Industrie 4.0 erfordert digitale Lieferketten und eine neue Rolle des Einkaufs.
Eine starke interne und externe Vernetzung ist das Maß aller Dinge, wenn Industrie 4.0 erfolgreich entwickelt werden soll. Während die Vernetzung im eigenen Unternehmen alle Abteilungen gleichermaßen betrifft, ist insbesondere der Einkauf bei der externen Collaboration gefordert. „Der Austausch von Know-how mit anderen Unternehmen und Organisationen macht es erst möglich, von den Vorteilen der Digitalisierung zu profitieren“, heißt es in der Studie „Digitalisierung des Einkaufs – Einkauf 4.0″, die das Fraunhofer-Institut für Materialfluss und Logistik IML und der Bundesverband Materialwirtschaft, Einkauf und Logistik e.V. (BME) letzte Woche veröffentlicht haben.

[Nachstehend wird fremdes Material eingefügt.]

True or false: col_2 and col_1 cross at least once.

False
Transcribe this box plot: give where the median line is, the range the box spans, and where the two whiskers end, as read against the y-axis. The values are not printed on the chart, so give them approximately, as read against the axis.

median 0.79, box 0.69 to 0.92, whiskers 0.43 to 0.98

Digitale Vernetzung über Unternehmensgrenzen hinweg
Zwischen August 2015 und April 2016 waren dafür insgesamt 25 Einkaufsleiter und CPOs namhafter Industrieunternehmen sowie Vertreter von zwei Hochschulen befragt worden. „Wenn von Digitalisierung die Rede ist, kreist die Debatte fast nur um Fragen der Produktion“, kritisierte BME-Hauptgeschäftsführer Dr. Christoph Feldmann bei der Vorstellung der Studie. Das sei aber ein klarer Trugschluss, ohne Procurement und Supply Chain werde Industrie 4.0 in Deutschland nicht stattfinden. Die Digitalisierung müsse auch Logistik und Beschaffung erfassen.

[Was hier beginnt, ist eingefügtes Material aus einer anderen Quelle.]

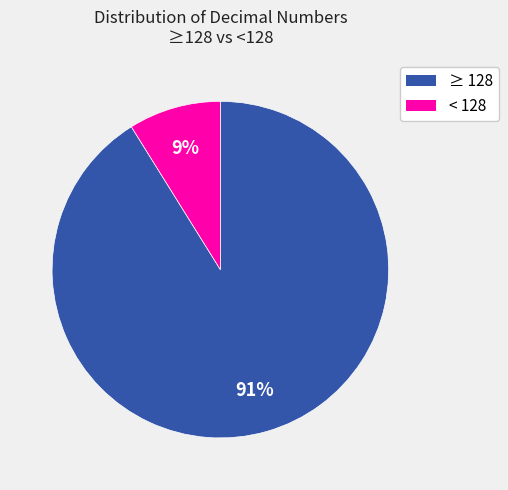

Is there any slice that represents more than half of the pie?

Yes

„Der Einkauf muss künftig in Echtzeit reagieren können. Das geht nur, wenn er zuvor seine Prozesse weitestgehend digitalisiert hat“, wird dazu in der Studie festgestellt. „Das Internet der Dinge bietet enorme Chancen. Er kann als zentrale Schnittstelle zu internen und externen Partnern in der Wertschöpfungskette Industrie 4.0 den Weg ebnen“, unterstrich auch Prof. Dr. Michael Henke, Institutsleiter des Fraunhofer IML, bei der Studienpräsentation. Das Neue daran sei die digitale Vernetzung von Technologien und Menschen über Unternehmensgrenzen hinweg.
Mehr Transparenz in der Logistikkette als Voraussetzung
„Der gemeinsame Blick aller Akteure eines Unternehmens als auch einer Supply Chain auf die gleiche Datenmenge mit den gleichen Möglichkeiten zur Analyse verbessert die Kommunikation untereinander und führt zu schnellen Entscheidungen“, beschreibt die Studie einen zentralen Aspekt von Logistik 4.0. Im Zuge der Vernetzung müssten Unternehmen sich künftig mehr öffnen und dazu bereit sein, mehr Daten und Informationen intern und extern preiszugeben. „Dies erfordert eine neue Denkweise in Unternehmen“, betont die Studie. Dafür müssten auch neue Mechanismen und Regelungen zum Schutze des geistigen Eigentums entwickelt werden. Dieser Schritt sei wichtig, um im Unternehmen und innerhalb einer Lieferkette wettbewerbsfähig zu bleiben.
Die aktuelle Vorstudie ist Ausgangspunkt für weitergehende, detaillierte Untersuchungen zum Thema Einkauf 4.0. Dazu haben BME und Fraunhofer IML einen Think Tank als Erfahrungs- und Ideengeber gegründet. Aufgabe dieses Expertenkreises ist es, Erfahrungswerte aus der bisherigen Praxis zusammenzutragen sowie die mit der fortschreitenden Digitalisierung der Wirtschaft verbundenen Anforderungen an den Einkauf zu ermitteln.